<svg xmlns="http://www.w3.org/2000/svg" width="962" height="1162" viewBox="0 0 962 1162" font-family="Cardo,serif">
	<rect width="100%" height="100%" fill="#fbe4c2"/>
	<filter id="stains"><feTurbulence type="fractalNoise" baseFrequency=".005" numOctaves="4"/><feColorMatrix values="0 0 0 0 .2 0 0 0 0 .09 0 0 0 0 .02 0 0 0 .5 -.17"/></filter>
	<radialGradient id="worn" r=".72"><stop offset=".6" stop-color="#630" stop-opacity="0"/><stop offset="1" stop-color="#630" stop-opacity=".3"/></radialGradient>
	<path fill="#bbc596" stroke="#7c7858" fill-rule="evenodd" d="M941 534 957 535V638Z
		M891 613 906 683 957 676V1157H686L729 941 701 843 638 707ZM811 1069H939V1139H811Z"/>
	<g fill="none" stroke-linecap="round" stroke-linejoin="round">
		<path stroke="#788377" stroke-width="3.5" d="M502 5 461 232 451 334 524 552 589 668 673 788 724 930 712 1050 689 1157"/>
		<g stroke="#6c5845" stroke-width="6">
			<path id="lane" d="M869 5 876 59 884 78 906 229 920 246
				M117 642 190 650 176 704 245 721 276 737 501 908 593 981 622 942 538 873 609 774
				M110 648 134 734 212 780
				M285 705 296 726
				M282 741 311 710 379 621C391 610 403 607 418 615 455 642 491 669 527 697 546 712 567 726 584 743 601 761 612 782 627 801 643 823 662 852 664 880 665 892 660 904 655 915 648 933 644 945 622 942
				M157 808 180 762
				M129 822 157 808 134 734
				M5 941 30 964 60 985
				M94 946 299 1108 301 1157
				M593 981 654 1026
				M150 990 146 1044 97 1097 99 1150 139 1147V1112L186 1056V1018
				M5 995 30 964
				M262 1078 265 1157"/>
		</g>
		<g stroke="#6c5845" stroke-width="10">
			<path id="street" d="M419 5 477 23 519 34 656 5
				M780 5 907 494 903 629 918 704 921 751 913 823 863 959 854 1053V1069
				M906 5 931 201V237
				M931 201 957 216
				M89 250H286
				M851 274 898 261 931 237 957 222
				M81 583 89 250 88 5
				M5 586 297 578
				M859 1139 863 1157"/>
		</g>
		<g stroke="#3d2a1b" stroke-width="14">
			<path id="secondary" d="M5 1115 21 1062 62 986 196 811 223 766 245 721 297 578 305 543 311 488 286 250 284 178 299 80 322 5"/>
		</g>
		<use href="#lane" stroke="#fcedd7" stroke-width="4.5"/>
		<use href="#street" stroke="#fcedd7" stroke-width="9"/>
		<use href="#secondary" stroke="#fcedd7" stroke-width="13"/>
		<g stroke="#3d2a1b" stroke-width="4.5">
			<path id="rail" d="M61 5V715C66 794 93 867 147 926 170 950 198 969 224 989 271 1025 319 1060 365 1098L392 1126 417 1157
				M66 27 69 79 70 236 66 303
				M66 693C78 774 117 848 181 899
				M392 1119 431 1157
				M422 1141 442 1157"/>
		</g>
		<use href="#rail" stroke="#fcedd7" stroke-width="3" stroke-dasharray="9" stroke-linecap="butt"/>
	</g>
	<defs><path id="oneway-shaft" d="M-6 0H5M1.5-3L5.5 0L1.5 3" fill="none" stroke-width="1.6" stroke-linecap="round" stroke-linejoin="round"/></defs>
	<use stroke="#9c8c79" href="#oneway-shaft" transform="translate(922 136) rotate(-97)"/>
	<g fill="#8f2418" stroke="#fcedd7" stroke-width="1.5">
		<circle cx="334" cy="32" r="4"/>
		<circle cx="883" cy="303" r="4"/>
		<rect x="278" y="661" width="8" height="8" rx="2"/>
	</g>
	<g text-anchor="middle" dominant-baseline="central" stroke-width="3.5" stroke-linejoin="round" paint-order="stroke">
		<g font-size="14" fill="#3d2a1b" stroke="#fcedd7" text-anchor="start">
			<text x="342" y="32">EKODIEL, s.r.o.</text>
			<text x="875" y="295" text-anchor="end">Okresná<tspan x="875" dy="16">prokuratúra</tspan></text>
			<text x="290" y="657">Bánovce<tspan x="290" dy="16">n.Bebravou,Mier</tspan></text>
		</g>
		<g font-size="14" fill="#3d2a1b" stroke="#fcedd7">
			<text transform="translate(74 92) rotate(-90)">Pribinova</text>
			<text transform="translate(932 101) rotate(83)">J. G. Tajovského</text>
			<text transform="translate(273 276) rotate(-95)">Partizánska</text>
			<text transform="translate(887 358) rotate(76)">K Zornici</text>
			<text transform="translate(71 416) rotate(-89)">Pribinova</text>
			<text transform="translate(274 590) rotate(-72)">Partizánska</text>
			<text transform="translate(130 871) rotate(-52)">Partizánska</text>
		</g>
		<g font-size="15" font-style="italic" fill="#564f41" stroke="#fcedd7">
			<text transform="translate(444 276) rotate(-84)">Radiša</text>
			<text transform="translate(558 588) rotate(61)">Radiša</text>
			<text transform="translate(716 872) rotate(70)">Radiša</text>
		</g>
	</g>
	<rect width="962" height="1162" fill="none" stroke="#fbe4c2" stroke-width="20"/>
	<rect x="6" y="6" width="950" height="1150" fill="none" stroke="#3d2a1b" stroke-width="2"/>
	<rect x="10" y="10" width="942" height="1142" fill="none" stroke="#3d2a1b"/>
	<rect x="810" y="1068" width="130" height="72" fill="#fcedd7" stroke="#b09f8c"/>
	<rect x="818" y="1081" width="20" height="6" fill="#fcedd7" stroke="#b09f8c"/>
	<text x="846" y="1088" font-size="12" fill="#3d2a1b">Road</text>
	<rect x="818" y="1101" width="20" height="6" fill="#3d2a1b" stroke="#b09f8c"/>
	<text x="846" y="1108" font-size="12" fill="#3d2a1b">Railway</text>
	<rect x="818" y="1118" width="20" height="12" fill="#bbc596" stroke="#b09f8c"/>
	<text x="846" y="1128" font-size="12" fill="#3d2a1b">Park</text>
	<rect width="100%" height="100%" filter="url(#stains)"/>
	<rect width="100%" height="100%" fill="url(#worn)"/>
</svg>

DESCRIPTION OF THE TASK. The expected output is the complete listing, word for word.

RESULT OF THIS TASK.
<svg xmlns="http://www.w3.org/2000/svg" width="962" height="1162" viewBox="0 0 962 1162" font-family="Cardo,serif">
	<rect width="100%" height="100%" fill="#fbe4c2"/>
	<filter id="stains"><feTurbulence type="fractalNoise" baseFrequency=".005" numOctaves="4"/><feColorMatrix values="0 0 0 0 .2 0 0 0 0 .09 0 0 0 0 .02 0 0 0 .5 -.17"/></filter>
	<radialGradient id="worn" r=".72"><stop offset=".6" stop-color="#630" stop-opacity="0"/><stop offset="1" stop-color="#630" stop-opacity=".3"/></radialGradient>
	<path fill="#bbc596" stroke="#7c7858" fill-rule="evenodd" d="M941 534 957 535V638Z
		M891 613 906 683 957 676V1157H686L729 941 701 843 638 707ZM811 1069H939V1139H811Z"/>
	<g fill="none" stroke-linecap="round" stroke-linejoin="round">
		<path stroke="#788377" stroke-width="3.5" d="M502 5 461 232 451 334 524 552 589 668 673 788 724 930 712 1050 689 1157"/>
		<g stroke="#6c5845" stroke-width="6">
			<path id="lane" d="M869 5 876 59 884 78 906 229 920 246
				M117 642 190 650 176 704 245 721 276 737 501 908 593 981 622 942 538 873 609 774
				M110 648 134 734 212 780
				M285 705 296 726
				M282 741 311 710 379 621C391 610 403 607 418 615 455 642 491 669 527 697 546 712 567 726 584 743 601 761 612 782 627 801 643 823 662 852 664 880 665 892 660 904 655 915 648 933 644 945 622 942
				M157 808 180 762
				M129 822 157 808 134 734
				M5 941 30 964 60 985
				M94 946 299 1108 301 1157
				M593 981 654 1026
				M150 990 146 1044 97 1097 99 1150 139 1147V1112L186 1056V1018
				M5 995 30 964
				M262 1078 265 1157"/>
		</g>
		<g stroke="#6c5845" stroke-width="10">
			<path id="street" d="M419 5 477 23 519 34 656 5
				M780 5 907 494 903 629 918 704 921 751 913 823 863 959 854 1053V1069
				M906 5 931 201V237
				M931 201 957 216
				M89 250H286
				M851 274 898 261 931 237 957 222
				M81 583 89 250 88 5
				M5 586 297 578
				M859 1139 863 1157"/>
		</g>
		<g stroke="#3d2a1b" stroke-width="14">
			<path id="secondary" d="M5 1115 21 1062 62 986 196 811 223 766 245 721 297 578 305 543 311 488 286 250 284 178 299 80 322 5"/>
		</g>
		<use href="#lane" stroke="#fcedd7" stroke-width="4.5"/>
		<use href="#street" stroke="#fcedd7" stroke-width="9"/>
		<use href="#secondary" stroke="#fcedd7" stroke-width="13"/>
		<g stroke="#3d2a1b" stroke-width="4.5">
			<path id="rail" d="M61 5V715C66 794 93 867 147 926 170 950 198 969 224 989 271 1025 319 1060 365 1098L392 1126 417 1157
				M66 27 69 79 70 236 66 303
				M66 693C78 774 117 848 181 899
				M392 1119 431 1157
				M422 1141 442 1157"/>
		</g>
		<use href="#rail" stroke="#fcedd7" stroke-width="3" stroke-dasharray="9" stroke-linecap="butt"/>
	</g>
	<defs><path id="oneway-shaft" d="M-6 0H5M1.5-3L5.5 0L1.5 3" fill="none" stroke-width="1.6" stroke-linecap="round" stroke-linejoin="round"/></defs>
	<use stroke="#9c8c79" href="#oneway-shaft" transform="translate(922 136) rotate(-97)"/>
	<g fill="#8f2418" stroke="#fcedd7" stroke-width="1.5">
		<circle cx="334" cy="32" r="4"/>
		<circle cx="883" cy="303" r="4"/>
		<rect x="278" y="661" width="8" height="8" rx="2"/>
	</g>
	<g text-anchor="middle" dominant-baseline="central" stroke-width="3.5" stroke-linejoin="round" paint-order="stroke">
		<g font-size="14" fill="#3d2a1b" stroke="#fcedd7" text-anchor="start">
			<text x="342" y="32">EKODIEL, s.r.o.</text>
			<text x="875" y="295" text-anchor="end">Okresná<tspan x="875" dy="16">prokuratúra</tspan></text>
			<text x="290" y="657">Bánovce<tspan x="290" dy="16">n.Bebravou,Mier</tspan></text>
		</g>
		<g font-size="14" fill="#3d2a1b" stroke="#fcedd7">
			<text transform="translate(74 92) rotate(-90)">Pribinova</text>
			<text transform="translate(932 101) rotate(83)">J. G. Tajovského</text>
			<text transform="translate(273 276) rotate(-95)">Partizánska</text>
			<text transform="translate(887 358) rotate(76)">K Zornici</text>
			<text transform="translate(71 416) rotate(-89)">Pribinova</text>
			<text transform="translate(274 590) rotate(-72)">Partizánska</text>
			<text transform="translate(130 871) rotate(-52)">Partizánska</text>
		</g>
		<g font-size="15" font-style="italic" fill="#564f41" stroke="#fcedd7">
			<text transform="translate(444 276) rotate(-84)">Radiša</text>
			<text transform="translate(558 588) rotate(61)">Radiša</text>
			<text transform="translate(716 872) rotate(70)">Radiša</text>
		</g>
	</g>
	<rect width="962" height="1162" fill="none" stroke="#fbe4c2" stroke-width="20"/>
	<rect x="6" y="6" width="950" height="1150" fill="none" stroke="#3d2a1b" stroke-width="2"/>
	<rect x="10" y="10" width="942" height="1142" fill="none" stroke="#3d2a1b"/>
	<rect x="810" y="1068" width="130" height="72" fill="#fcedd7" stroke="#b09f8c"/>
	<rect x="818" y="1081" width="20" height="6" fill="#fcedd7" stroke="#b09f8c"/>
	<text x="846" y="1088" font-size="12" fill="#3d2a1b">Road</text>
	<rect x="818" y="1101" width="20" height="6" fill="#3d2a1b" stroke="#b09f8c"/>
	<text x="846" y="1108" font-size="12" fill="#3d2a1b">Railway</text>
	<rect x="818" y="1118" width="20" height="12" fill="#bbc596" stroke="#b09f8c"/>
	<text x="846" y="1128" font-size="12" fill="#3d2a1b">Park</text>
	<rect width="100%" height="100%" filter="url(#stains)"/>
	<rect width="100%" height="100%" fill="url(#worn)"/>
</svg>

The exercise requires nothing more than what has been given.